### Exercise directions:
According to the MaGriDo project description, what kind of networks are the main focus of its research and development?

MaGriDo focuses on practical problems from the materials sciences, especially polymers and glasses. For example, polyurethane coatings have been used for over 60 years for automobiles, furniture or parquet flooring. Depending on the specific requirements, several basic materials are used. It is precisely because these components can be varied so widely that their properties (hardness, solvent resistance, scratch resistance, hydrolysis resistance, gloss) can be configured as in a modular system. The prediction of the properties has so far been largely based on trial-and-error methods and years of experience of manufacturers and users. Another example is the production of glasses. Here, too, a large number of basic materials can be used and a wide range of process parameters can be varied. For these problems, learning methods are to be further developed, investigated and applied to data from the industrial partners. One focus is on regression problems.

Objectives

MaGriDo's goal is to (further) develop and analyse DNNs for industrial problems, which allow existing domain knowledge to be incorporated into the architecture of the networks. Such a hybrid approach can make use of the complementary strengths of "end-to-end" learning approaches and "a-priori models/rules". This approach promises more efficient solutions for many fields of application. For example, the amount of data required is reduced, or the predictions of the ML model are consistent with existing knowledge.

The focus of research and development in MaGriDo is on so-called graph networks, since complex systems can usually be represented very well as compositions of entities and their interactions. These contain various special cases such as conventional fully-connected NNs, convolution NNs and recurrent NNs, can be applied to relational structures, and make a hierarchical processing of input data possible.

### Stored data:
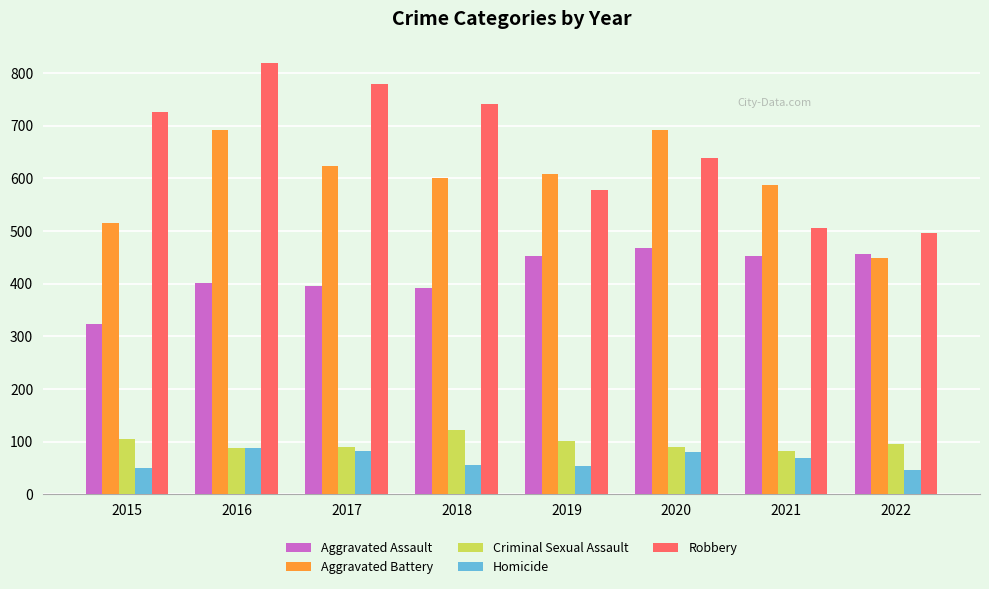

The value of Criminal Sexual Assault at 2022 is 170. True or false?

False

---

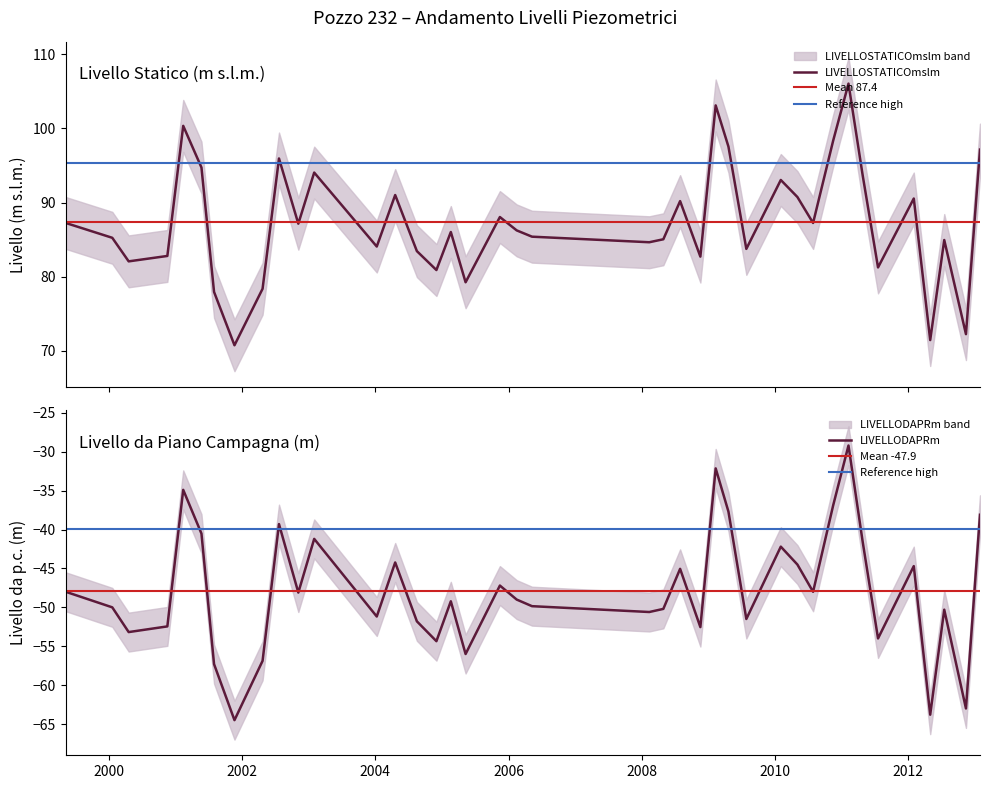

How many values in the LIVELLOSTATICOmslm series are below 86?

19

### Response to this task:
Graph networks.